* [Task to carry out] List every line of the records below that contains the word "Changes".

Data items
---
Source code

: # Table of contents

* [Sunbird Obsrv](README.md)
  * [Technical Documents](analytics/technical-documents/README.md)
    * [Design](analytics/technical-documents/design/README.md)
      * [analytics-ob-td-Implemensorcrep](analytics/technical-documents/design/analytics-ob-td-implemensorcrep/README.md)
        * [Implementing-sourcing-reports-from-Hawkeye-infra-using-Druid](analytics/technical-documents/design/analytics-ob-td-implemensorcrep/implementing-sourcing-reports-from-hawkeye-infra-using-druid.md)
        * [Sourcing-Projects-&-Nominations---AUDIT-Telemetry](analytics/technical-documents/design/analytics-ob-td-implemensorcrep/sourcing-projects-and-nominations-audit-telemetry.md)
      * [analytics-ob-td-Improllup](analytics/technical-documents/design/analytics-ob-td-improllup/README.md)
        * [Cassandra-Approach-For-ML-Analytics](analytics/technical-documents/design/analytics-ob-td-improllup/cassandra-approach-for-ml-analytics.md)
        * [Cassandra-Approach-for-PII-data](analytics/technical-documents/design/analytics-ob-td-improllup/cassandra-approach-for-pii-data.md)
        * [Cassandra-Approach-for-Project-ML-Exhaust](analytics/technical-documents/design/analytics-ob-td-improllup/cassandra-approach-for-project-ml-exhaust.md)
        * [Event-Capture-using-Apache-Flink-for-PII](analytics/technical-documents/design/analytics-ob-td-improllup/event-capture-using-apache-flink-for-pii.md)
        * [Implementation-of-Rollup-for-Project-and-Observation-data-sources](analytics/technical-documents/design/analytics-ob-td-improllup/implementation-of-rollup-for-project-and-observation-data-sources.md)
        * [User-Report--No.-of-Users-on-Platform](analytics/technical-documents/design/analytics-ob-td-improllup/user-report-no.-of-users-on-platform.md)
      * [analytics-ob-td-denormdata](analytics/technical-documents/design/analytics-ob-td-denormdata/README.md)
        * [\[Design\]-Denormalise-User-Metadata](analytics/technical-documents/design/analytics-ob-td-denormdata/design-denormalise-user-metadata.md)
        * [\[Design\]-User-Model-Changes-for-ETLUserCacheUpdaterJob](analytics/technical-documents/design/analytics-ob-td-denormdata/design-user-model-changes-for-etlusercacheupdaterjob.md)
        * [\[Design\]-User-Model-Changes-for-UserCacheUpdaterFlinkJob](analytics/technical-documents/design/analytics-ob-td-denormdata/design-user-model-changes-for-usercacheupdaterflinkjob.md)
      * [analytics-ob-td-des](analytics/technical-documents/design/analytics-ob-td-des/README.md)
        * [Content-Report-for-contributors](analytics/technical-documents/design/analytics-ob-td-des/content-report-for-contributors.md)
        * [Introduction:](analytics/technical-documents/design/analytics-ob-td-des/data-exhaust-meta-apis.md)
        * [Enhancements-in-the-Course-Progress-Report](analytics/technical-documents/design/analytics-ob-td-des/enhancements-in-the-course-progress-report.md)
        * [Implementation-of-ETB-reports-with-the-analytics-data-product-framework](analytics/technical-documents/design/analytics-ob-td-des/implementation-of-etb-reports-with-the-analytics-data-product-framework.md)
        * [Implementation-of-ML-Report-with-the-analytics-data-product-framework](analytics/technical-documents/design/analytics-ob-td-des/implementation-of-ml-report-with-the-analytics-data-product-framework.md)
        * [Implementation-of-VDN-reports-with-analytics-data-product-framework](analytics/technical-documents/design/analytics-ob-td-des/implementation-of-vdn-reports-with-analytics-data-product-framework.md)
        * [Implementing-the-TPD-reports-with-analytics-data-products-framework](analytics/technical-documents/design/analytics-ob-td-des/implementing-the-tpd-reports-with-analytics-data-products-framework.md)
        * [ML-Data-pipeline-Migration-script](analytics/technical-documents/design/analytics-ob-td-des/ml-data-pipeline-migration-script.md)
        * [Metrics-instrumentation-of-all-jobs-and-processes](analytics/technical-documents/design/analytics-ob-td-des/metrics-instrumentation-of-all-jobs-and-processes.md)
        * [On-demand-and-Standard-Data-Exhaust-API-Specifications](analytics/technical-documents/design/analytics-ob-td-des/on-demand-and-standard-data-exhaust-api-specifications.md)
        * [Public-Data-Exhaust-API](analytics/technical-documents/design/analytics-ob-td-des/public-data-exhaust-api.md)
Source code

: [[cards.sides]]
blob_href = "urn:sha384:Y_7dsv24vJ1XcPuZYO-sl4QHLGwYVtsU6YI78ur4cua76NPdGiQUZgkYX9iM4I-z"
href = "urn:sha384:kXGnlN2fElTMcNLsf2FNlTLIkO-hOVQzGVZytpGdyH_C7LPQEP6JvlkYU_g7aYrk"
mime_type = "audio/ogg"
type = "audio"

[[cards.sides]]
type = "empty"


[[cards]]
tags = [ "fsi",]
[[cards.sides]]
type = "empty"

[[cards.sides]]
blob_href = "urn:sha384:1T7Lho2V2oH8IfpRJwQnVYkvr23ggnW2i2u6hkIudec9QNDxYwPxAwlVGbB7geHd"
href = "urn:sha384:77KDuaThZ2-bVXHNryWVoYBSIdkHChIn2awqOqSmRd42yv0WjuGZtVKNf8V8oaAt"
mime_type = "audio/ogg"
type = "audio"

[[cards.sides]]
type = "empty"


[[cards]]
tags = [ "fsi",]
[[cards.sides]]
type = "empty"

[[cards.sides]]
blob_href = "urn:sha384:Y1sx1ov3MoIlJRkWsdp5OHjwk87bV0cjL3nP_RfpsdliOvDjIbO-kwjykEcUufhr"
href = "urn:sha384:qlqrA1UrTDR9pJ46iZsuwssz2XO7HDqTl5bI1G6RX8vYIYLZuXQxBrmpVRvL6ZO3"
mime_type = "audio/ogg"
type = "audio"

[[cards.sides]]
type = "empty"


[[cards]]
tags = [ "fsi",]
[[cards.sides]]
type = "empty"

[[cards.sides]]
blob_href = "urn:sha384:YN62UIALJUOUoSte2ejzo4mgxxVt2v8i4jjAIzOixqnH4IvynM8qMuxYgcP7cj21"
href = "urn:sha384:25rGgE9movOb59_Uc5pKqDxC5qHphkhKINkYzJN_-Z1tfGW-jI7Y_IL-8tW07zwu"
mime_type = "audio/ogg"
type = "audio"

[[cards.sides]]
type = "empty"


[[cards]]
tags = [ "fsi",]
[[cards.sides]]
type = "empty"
---
* [Task solution]
        * [\[Design\]-User-Model-Changes-for-ETLUserCacheUpdaterJob](analytics/technical-documents/design/analytics-ob-td-denormdata/design-user-model-changes-for-etlusercacheupdaterjob.md)
        * [\[Design\]-User-Model-Changes-for-UserCacheUpdaterFlinkJob](analytics/technical-documents/design/analytics-ob-td-denormdata/design-user-model-changes-for-usercacheupdaterflinkjob.md)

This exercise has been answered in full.